Apart from the images, the records below need to be copied exactly.

Extracted page text data

+-------+

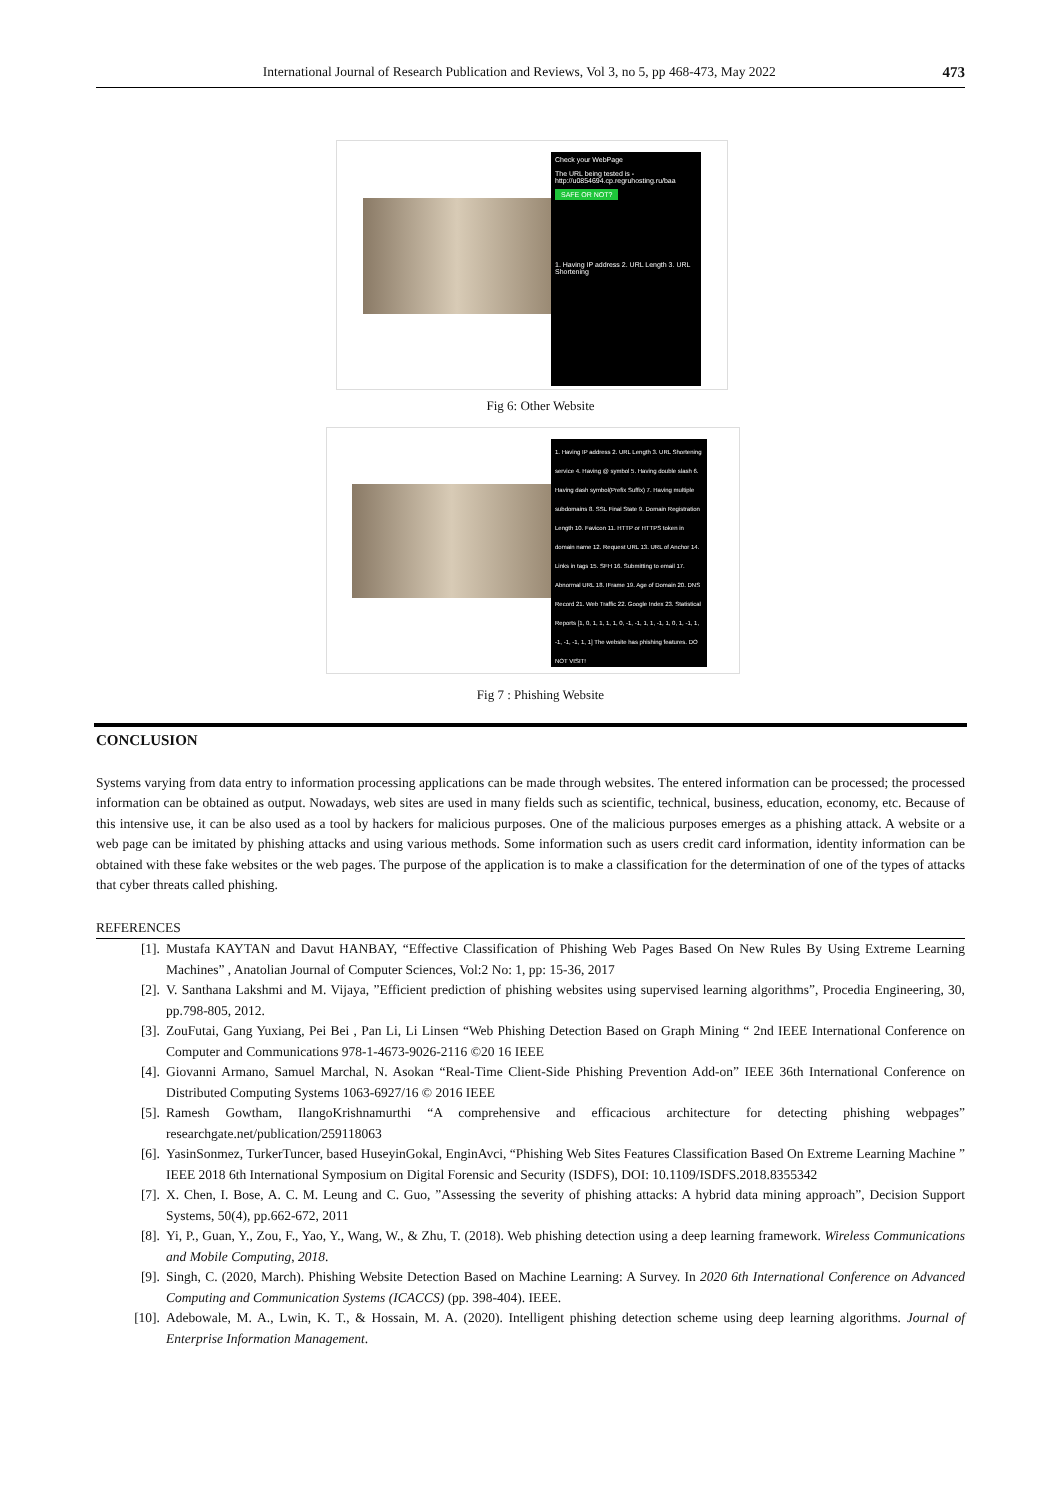International Journal of Research Publication and Reviews, Vol 3, no 5, pp 468-473, May 2022 473
Check your WebPage
The URL being tested is - http://u0854694.cp.regruhosting.ru/baa
SAFE OR NOT?
1. Having IP address 2. URL Length 3. URL Shortening
Fig 6: Other Website
1. Having IP address 2. URL Length 3. URL Shortening service 4. Having @ symbol 5. Having double slash 6. Having dash symbol(Prefix Suffix) 7. Having multiple subdomains 8. SSL Final State 9. Domain Registration Length 10. Favicon 11. HTTP or HTTPS token in domain name 12. Request URL 13. URL of Anchor 14. Links in tags 15. SFH 16. Submitting to email 17. Abnormal URL 18. IFrame 19. Age of Domain 20. DNS Record 21. Web Traffic 22. Google Index 23. Statistical Reports [1, 0, 1, 1, 1, 1, 0, -1, -1, 1, 1, -1, 1, 0, 1, -1, 1, -1, -1, -1, 1, 1] The website has phishing features. DO NOT VISIT!
Fig 7 : Phishing Website
CONCLUSION
Systems varying from data entry to information processing applications can be made through websites. The entered information can be processed; the processed information can be obtained as output. Nowadays, web sites are used in many fields such as scientific, technical, business, education, economy, etc. Because of this intensive use, it can be also used as a tool by hackers for malicious purposes. One of the malicious purposes emerges as a phishing attack. A website or a web page can be imitated by phishing attacks and using various methods. Some information such as users credit card information, identity information can be obtained with these fake websites or the web pages. The purpose of the application is to make a classification for the determination of one of the types of attacks that cyber threats called phishing.
REFERENCES
[1]. Mustafa KAYTAN and Davut HANBAY, “Effective Classification of Phishing Web Pages Based On New Rules By Using Extreme Learning Machines” , Anatolian Journal of Computer Sciences, Vol:2 No: 1, pp: 15-36, 2017
[2]. V. Santhana Lakshmi and M. Vijaya, ”Efficient prediction of phishing websites using supervised learning algorithms”, Procedia Engineering, 30, pp.798-805, 2012.
[3]. ZouFutai, Gang Yuxiang, Pei Bei , Pan Li, Li Linsen “Web Phishing Detection Based on Graph Mining “ 2nd IEEE International Conference on Computer and Communications 978-1-4673-9026-2116 ©20 16 IEEE
[4]. Giovanni Armano, Samuel Marchal, N. Asokan “Real-Time Client-Side Phishing Prevention Add-on” IEEE 36th International Conference on Distributed Computing Systems 1063-6927/16 © 2016 IEEE
[5]. Ramesh Gowtham, IlangoKrishnamurthi “A comprehensive and efficacious architecture for detecting phishing webpages” researchgate.net/publication/259118063
[6]. YasinSonmez, TurkerTuncer, based HuseyinGokal, EnginAvci, “Phishing Web Sites Features Classification Based On Extreme Learning Machine ” IEEE 2018 6th International Symposium on Digital Forensic and Security (ISDFS), DOI: 10.1109/ISDFS.2018.8355342
[7]. X. Chen, I. Bose, A. C. M. Leung and C. Guo, ”Assessing the severity of phishing attacks: A hybrid data mining approach”, Decision Support Systems, 50(4), pp.662-672, 2011
[8]. Yi, P., Guan, Y., Zou, F., Yao, Y., Wang, W., & Zhu, T. (2018). Web phishing detection using a deep learning framework. Wireless Communications and Mobile Computing, 2018.
[9]. Singh, C. (2020, March). Phishing Website Detection Based on Machine Learning: A Survey. In 2020 6th International Conference on Advanced Computing and Communication Systems (ICACCS) (pp. 398-404). IEEE.
[10]. Adebowale, M. A., Lwin, K. T., & Hossain, M. A. (2020). Intelligent phishing detection scheme using deep learning algorithms. Journal of Enterprise Information Management.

+-------+

● **Answer space**:
International Journal of Research Publication and Reviews, Vol 3, no 5, pp 468-473, May 2022 473
Check your WebPage
The URL being tested is - http://u0854694.cp.regruhosting.ru/baa
SAFE OR NOT?
1. Having IP address 2. URL Length 3. URL Shortening
Fig 6: Other Website
1. Having IP address 2. URL Length 3. URL Shortening service 4. Having @ symbol 5. Having double slash 6. Having dash symbol(Prefix Suffix) 7. Having multiple subdomains 8. SSL Final State 9. Domain Registration Length 10. Favicon 11. HTTP or HTTPS token in domain name 12. Request URL 13. URL of Anchor 14. Links in tags 15. SFH 16. Submitting to email 17. Abnormal URL 18. IFrame 19. Age of Domain 20. DNS Record 21. Web Traffic 22. Google Index 23. Statistical Reports [1, 0, 1, 1, 1, 1, 0, -1, -1, 1, 1, -1, 1, 0, 1, -1, 1, -1, -1, -1, 1, 1] The website has phishing features. DO NOT VISIT!
Fig 7 : Phishing Website
CONCLUSION
Systems varying from data entry to information processing applications can be made through websites. The entered information can be processed; the processed information can be obtained as output. Nowadays, web sites are used in many fields such as scientific, technical, business, education, economy, etc. Because of this intensive use, it can be also used as a tool by hackers for malicious purposes. One of the malicious purposes emerges as a phishing attack. A website or a web page can be imitated by phishing attacks and using various methods. Some information such as users credit card information, identity information can be obtained with these fake websites or the web pages. The purpose of the application is to make a classification for the determination of one of the types of attacks that cyber threats called phishing.
REFERENCES
[1]. Mustafa KAYTAN and Davut HANBAY, “Effective Classification of Phishing Web Pages Based On New Rules By Using Extreme Learning Machines” , Anatolian Journal of Computer Sciences, Vol:2 No: 1, pp: 15-36, 2017
[2]. V. Santhana Lakshmi and M. Vijaya, ”Efficient prediction of phishing websites using supervised learning algorithms”, Procedia Engineering, 30, pp.798-805, 2012.
[3]. ZouFutai, Gang Yuxiang, Pei Bei , Pan Li, Li Linsen “Web Phishing Detection Based on Graph Mining “ 2nd IEEE International Conference on Computer and Communications 978-1-4673-9026-2116 ©20 16 IEEE
[4]. Giovanni Armano, Samuel Marchal, N. Asokan “Real-Time Client-Side Phishing Prevention Add-on” IEEE 36th International Conference on Distributed Computing Systems 1063-6927/16 © 2016 IEEE
[5]. Ramesh Gowtham, IlangoKrishnamurthi “A comprehensive and efficacious architecture for detecting phishing webpages” researchgate.net/publication/259118063
[6]. YasinSonmez, TurkerTuncer, based HuseyinGokal, EnginAvci, “Phishing Web Sites Features Classification Based On Extreme Learning Machine ” IEEE 2018 6th International Symposium on Digital Forensic and Security (ISDFS), DOI: 10.1109/ISDFS.2018.8355342
[7]. X. Chen, I. Bose, A. C. M. Leung and C. Guo, ”Assessing the severity of phishing attacks: A hybrid data mining approach”, Decision Support Systems, 50(4), pp.662-672, 2011
[8]. Yi, P., Guan, Y., Zou, F., Yao, Y., Wang, W., & Zhu, T. (2018). Web phishing detection using a deep learning framework. Wireless Communications and Mobile Computing, 2018.
[9]. Singh, C. (2020, March). Phishing Website Detection Based on Machine Learning: A Survey. In 2020 6th International Conference on Advanced Computing and Communication Systems (ICACCS) (pp. 398-404). IEEE.
[10]. Adebowale, M. A., Lwin, K. T., & Hossain, M. A. (2020). Intelligent phishing detection scheme using deep learning algorithms. Journal of Enterprise Information Management.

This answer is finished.